Señor director:
Mientras se cierran y desmantelan los dos únicos gimnasios o deportivos públicos con que contaba la población de Coyoacán, proliferan los antros y “emborrachadurías” llenas de jóvenes, enfrente, a los lados y atrás de las oficinas de gobierno de dicha demarcación.
El único espacio que existía para que niñas y niños de cinco años en adelante practicaran gimnasia u otro ejercicio pagando su respectiva cuota, el Gimnasio Coyoacán del Carmen, ha sido utilizado luego de las vacaciones de fin de año para almacenar cerros de sillas de oficina, archiveros, ventiladores y otros objetos.

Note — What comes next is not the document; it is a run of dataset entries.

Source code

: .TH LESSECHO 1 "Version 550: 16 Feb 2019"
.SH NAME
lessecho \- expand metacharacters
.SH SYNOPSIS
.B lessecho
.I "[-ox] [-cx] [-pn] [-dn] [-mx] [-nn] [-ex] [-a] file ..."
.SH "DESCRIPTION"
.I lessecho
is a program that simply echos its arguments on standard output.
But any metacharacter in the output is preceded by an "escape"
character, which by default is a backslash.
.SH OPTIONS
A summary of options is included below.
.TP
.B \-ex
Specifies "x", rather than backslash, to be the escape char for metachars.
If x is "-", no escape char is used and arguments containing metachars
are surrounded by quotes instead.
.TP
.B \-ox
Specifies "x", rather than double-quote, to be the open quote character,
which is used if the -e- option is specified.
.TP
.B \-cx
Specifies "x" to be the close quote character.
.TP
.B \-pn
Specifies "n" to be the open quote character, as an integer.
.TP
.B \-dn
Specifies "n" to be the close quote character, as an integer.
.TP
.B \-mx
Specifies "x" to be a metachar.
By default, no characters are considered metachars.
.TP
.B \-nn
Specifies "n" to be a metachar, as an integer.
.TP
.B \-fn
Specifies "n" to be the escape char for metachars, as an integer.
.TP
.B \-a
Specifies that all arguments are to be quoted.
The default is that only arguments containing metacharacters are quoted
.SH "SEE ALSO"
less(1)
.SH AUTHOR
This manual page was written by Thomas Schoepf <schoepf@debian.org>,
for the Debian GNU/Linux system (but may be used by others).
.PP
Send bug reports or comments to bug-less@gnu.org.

Los niños ya no han podido ejercitarse ni entrar al inmueble, al que por cierto no se le ha dado mantenimiento en años, con baños muy sucios y en los que muchas veces falta el agua.
Cuando las madres indignadas enfrentaron por esta causa a la administradora, quien dice llamarse Laura Estrella Rangel Aguilar, esta funcionaria de las tribus perredistas sólo supo alzar los hombros y repetir: “Es cosa del delegado, él puede hacer lo que quiera con las instalaciones delegacionales”.

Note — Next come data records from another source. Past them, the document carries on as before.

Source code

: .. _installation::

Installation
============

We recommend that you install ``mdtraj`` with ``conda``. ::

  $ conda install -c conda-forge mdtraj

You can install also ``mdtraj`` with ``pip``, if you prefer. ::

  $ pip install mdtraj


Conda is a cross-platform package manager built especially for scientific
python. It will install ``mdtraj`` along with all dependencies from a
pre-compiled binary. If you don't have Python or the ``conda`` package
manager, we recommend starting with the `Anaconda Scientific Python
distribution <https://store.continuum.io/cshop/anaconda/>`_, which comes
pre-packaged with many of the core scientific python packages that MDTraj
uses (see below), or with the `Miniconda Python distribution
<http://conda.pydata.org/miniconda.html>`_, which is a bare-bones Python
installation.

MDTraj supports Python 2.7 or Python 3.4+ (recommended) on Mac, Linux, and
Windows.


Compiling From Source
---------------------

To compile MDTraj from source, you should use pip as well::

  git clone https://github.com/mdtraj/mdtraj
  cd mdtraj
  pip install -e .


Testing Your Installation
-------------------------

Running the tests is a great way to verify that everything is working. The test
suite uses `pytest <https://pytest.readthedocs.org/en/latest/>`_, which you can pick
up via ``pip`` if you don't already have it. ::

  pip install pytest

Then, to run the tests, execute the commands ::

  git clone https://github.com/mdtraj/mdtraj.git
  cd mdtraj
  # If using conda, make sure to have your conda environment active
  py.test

Además, permanece cerrado el deportivo La Fragata, del cual fueron demolidas las tribunas donde los papás y demás familiares apoyaban el esfuerzo de los niños y jóvenes por sobresalir en actividades sanas, como el futbol. Este parque también está siendo usado como almacén.
En adelante, no tendrán sentido en Coyoacán las campañas contra la obesidad infantil si se niegan a los niños espacios para ejercitarse.
El Gimnasio Coyoacán del Carmen se sitúa entre las calles de Aguayo, Carrillo Puerto, Cuauhtémoc, Malintzin, Hidalgo y Allende, mientras que el Deportivo La Fragata está ubicado entre Abasolo, Londres, Gómez Farías y París.